### RECORDED DATA:
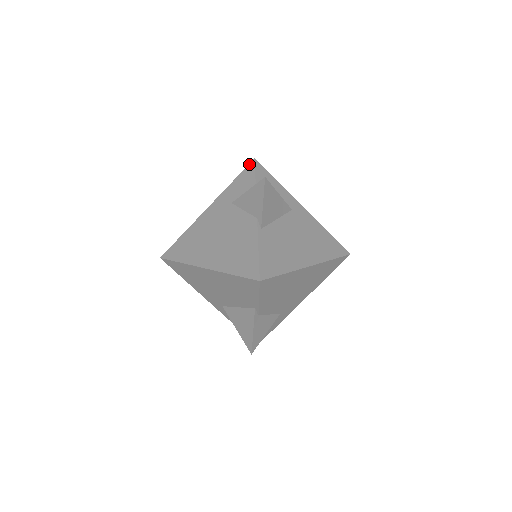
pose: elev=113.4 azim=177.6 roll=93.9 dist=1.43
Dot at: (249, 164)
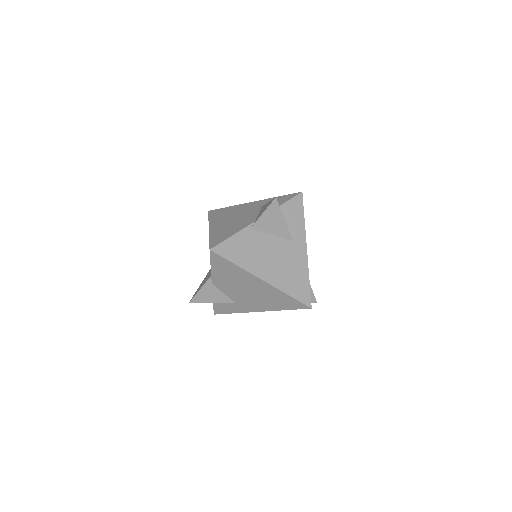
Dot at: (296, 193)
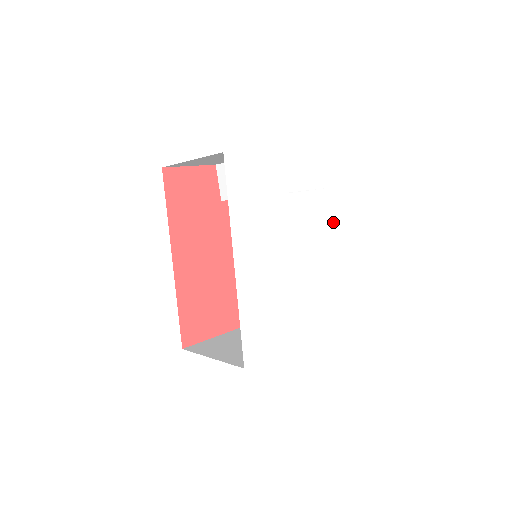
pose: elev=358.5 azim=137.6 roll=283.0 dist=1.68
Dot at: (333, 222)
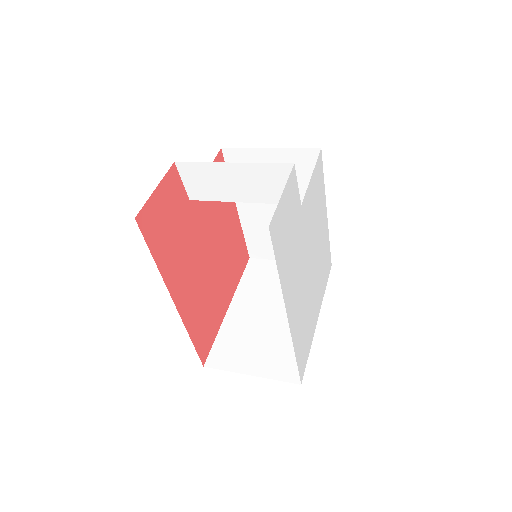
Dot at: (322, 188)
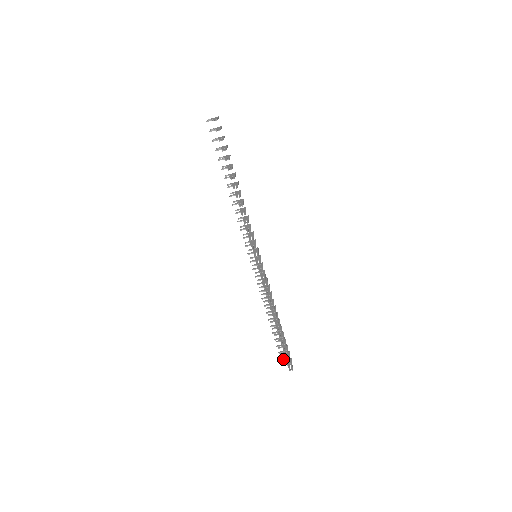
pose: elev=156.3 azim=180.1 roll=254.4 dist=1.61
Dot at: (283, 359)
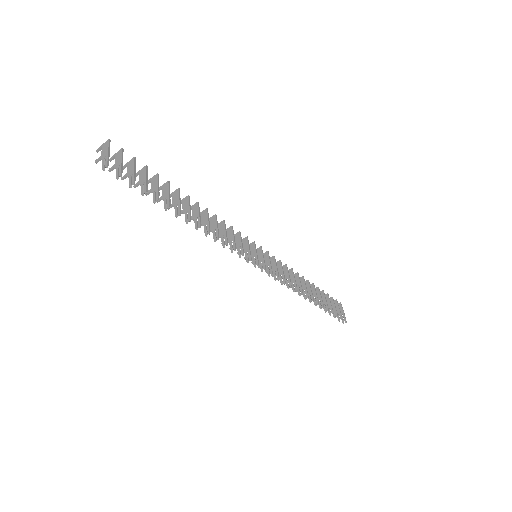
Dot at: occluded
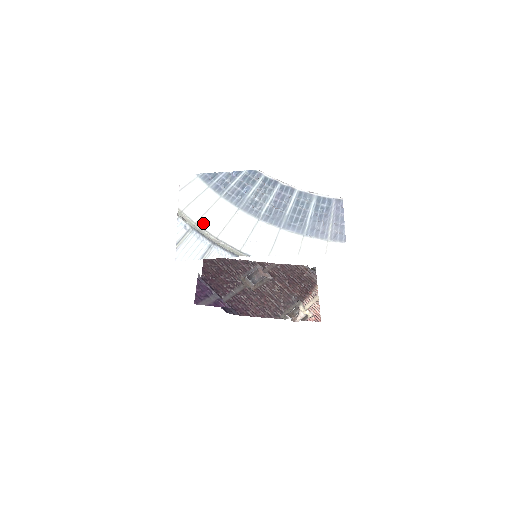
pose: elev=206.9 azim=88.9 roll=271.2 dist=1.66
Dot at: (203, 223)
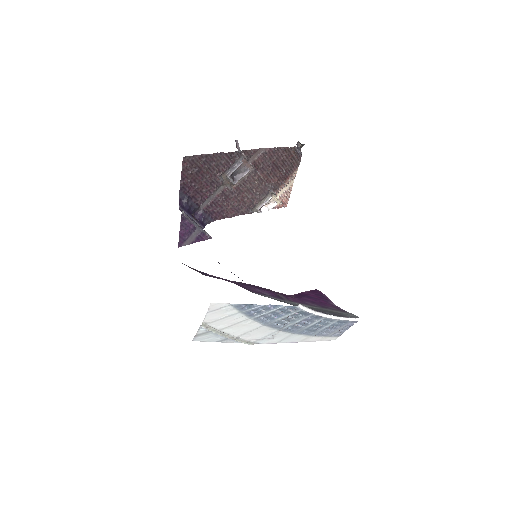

### TO DO:
State how many lines in the records contain the string "azim", and reply with the number alone.

### EXPECTED OUTPUT:
4